A History of the World was a partnership between the BBC and the British Museum, involving schools, museums and audiences across the UK. One can listen to and download all the episodes of the radio series A History of the World in 100 objects.
One hundred 15-minute programmes, each focusing on an object from the British Museum’s collection told a history of two million years of humanity through the objects we have made, starting with the earliest object in the museum’s collection.
My personal highlights included the following:
1. Mummy of Hornedjitef (-260BC, Egypt): status, legacy, journey beyond death (see image).

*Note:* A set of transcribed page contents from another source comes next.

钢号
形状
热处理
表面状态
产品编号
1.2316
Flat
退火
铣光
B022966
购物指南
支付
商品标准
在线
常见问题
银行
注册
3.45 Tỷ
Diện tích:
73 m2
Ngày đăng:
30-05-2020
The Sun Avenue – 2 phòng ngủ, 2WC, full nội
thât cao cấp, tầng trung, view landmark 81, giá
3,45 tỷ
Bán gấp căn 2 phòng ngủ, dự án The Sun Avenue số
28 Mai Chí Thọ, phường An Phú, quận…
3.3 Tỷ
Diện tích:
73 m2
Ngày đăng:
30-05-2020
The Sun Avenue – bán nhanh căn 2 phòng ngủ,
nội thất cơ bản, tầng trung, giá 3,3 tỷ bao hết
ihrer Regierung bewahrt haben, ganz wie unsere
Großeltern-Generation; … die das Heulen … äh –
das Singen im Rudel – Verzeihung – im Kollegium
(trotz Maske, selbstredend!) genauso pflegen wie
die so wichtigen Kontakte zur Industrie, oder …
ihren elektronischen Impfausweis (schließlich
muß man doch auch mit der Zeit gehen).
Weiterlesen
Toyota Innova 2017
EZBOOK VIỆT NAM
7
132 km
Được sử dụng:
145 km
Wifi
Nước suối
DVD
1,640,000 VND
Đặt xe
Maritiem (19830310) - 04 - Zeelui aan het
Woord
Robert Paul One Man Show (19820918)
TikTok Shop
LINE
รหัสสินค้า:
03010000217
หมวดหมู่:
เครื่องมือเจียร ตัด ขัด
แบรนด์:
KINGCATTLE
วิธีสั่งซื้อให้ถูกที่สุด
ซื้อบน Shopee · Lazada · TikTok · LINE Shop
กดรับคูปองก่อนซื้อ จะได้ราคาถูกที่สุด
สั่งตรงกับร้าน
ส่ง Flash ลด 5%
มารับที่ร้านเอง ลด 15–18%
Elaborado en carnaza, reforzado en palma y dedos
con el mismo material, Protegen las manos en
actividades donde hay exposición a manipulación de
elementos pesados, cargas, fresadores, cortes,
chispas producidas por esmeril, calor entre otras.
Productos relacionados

2. Olduval Chopping Tool (-2m, Tanzania): adaptable, can skin and butcher animals
3. Olduval Hand Axe (Tanzania): portable, you can travel; Best technology ever? First status symbol (bigger than it need be; beautiful according to James Dyson)
4.Swimming Reindeer (-13k, France): While all humans date from East Africa around -150k, about -50k we became pattern-recognising art-makers; ice age artists used various techniques - realistic composition, yes, but also abstract, schematised, even surreal; probably due to brain being able to combine thoughts about nature etc. an entering fully into the flow of life, of being at home in the world (perhaps one of the origins of religion and purpose, of wisdom and cohesion)
5.Clovis Spear (-13k, US): found in Arizona; seems so show that Clovis people (ancestors of Native Americans) all came from NE Asia - a problem for native traditions of sky gods etc. (hope i.e.. travel vs. home i.e. .stability)
6. Bird-Shaped Pestle (-4-8K, PNG): Birth of farming after end of last Ice Age; cooking; literally putting down roots; happened simultaneously in many different places (i.e. not only in Fertile Crescent) and people chose different crops in different places; if you were lucky you got surpluses, that could be consumed, stored or exchanged; sharing food (in families and communities) became and remained one of the most basic ways of binding people together
7. Ain Sakhri Lovers Figurine:(-8k, Israel/Palestine): First representation of a couple having sex; no longer just part of the ecosystem, we try to control nature; people bred grasses that could produce grain for bread, so people could store larders and create time to think "domestication of the mind"; love and celebration of sex act itself (rather than just representing fertility); difference between artifact (relic from a time) and art (communicates across time)
But what about the future? Which areas would we like to improve, and what kind of objects could represent our progress in each area? For me, topics to focus on might include: Food, Love, Loneliness, Friendship, Envy, Need,: Compassion, Acceptance, Simplicity.